You may have heard about the idea of eating to match your body type — whether you’re an endomorph, mesomorph, or ectomorph. Following this so-called body type diet, proponents say, can maximize your body’s strengths while effectively addressing — and correcting — the weaknesses that can have ill effects on your health.
An endomorph is one of the three main body types, or somatotypes, as defined by the body type diet. “Endomorphs tend to have a larger bone structure and are curvier,” says Phil Catudal, a Los Angeles–based personal trainer and coauthor of Just Your Type: The Ultimate Guide to Eating and Training Right for Your Body Type. But that doesn’t mean you’re “fat.” Although this word often has a negative connotation, it can be used as a neutral term because it’s natural for some people to have larger or thicker bodies. “We want to dispel this myth and encourage people to embrace the many good things about this body type,” like curves and powerful muscles, he says.
The other two somatotypes are ectomorph and mesomorph.

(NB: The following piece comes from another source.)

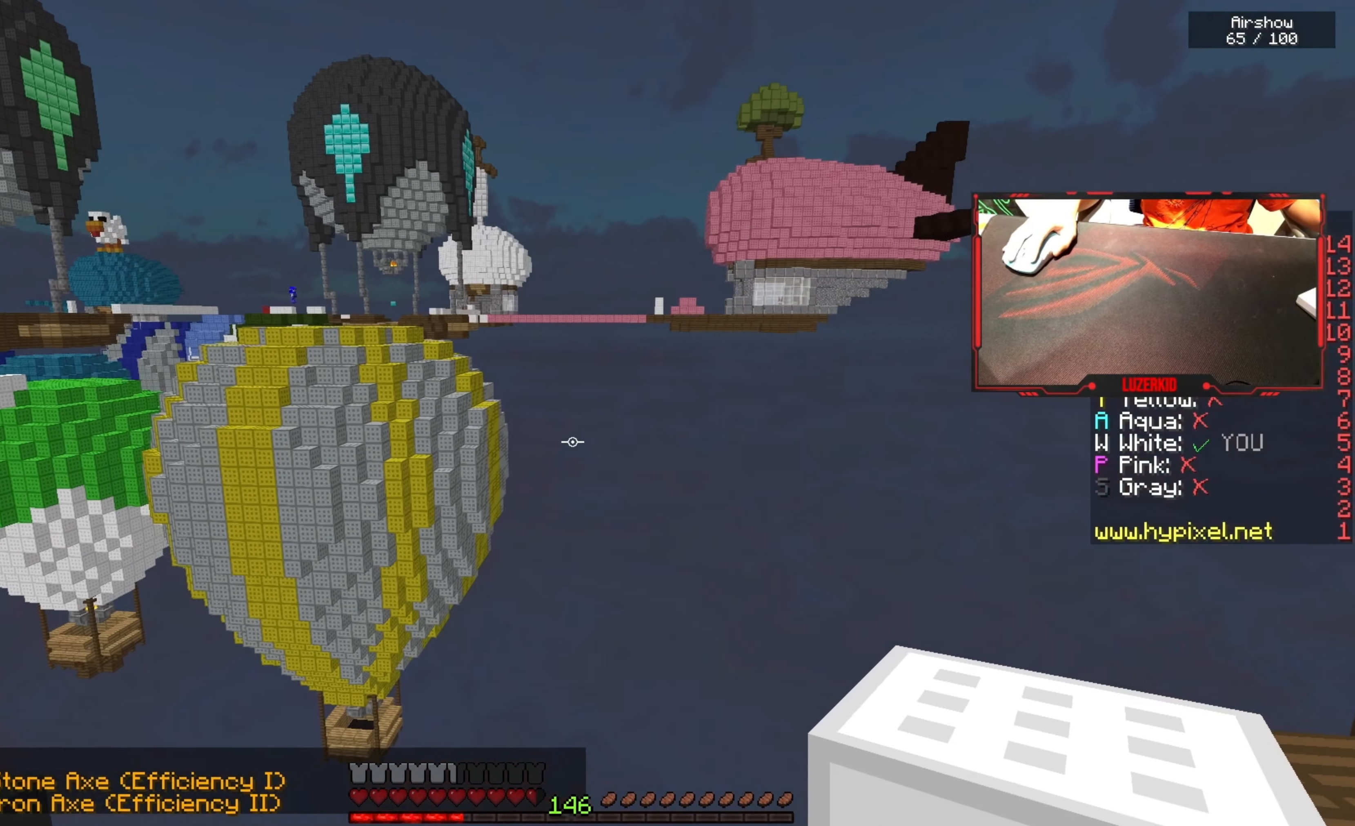
{"keys": [], "mouse": [], "events": [[217, "a", "up"]]}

Ectomorphs tend to be thin and have long, lanky limbs. Mesomorphs, meanwhile, are more muscular and have hourglass-shaped bodies, past research shows. (1) RELATED: Do You Know Your Body Type?
Endomorphs are primarily characterized by their propensity to store fat, as well as a wider waistline and bigger bone structure . (2) Catudal says that endomorphs tend to gain weight more easily compared with ectomorphs and mesomorphs. Even when eating a similar diet as another body type, an endomorph will tend to hold on to more excess fat, he says. In addition, this excess fat often deposits around the waist. “This visceral body fat hangs out around your organs and is related to insulin resistance,” says Marta Montenegro, PhD, a specialist in fitness nutrition based in Miami. Insulin resistance is when your cells have trouble responding to the insulin that your pancreas pumps out, which ultimately affects your blood glucose levels. (3) Insulin resistance affects the way your body processes carbohydrates. (4) Accordingly, proponents of the endomorph diet advise limiting these, especially highly processed, refined carbs, which contain fewer nutrients and less dietary fiber than whole grains, says Montenegro. With more body fat, the thinking goes, you’ll also burn fewer calories compared with a naturally muscular body, like a mesomorph, adds Catudal. All this means that you’ll have to keep a tighter watch on calories, the diet says. Catudal suggests a higher protein intake (40 percent of calories per day), a good amount of fat (40 percent of calories per day), and a lower-carbohydrate diet (20 percent of calories per day), aiming for 1,300 to 1,500 calories per day to start. Maximize carbs and calories, and build volume by focusing on eating a lot of fiber-rich veggies. “These are the carbs that will keep you full,” says Catudal. Before you adopt any new diet, you should check with a registered dietitian nutritionist to find the best nutrition plan for your individualized needs.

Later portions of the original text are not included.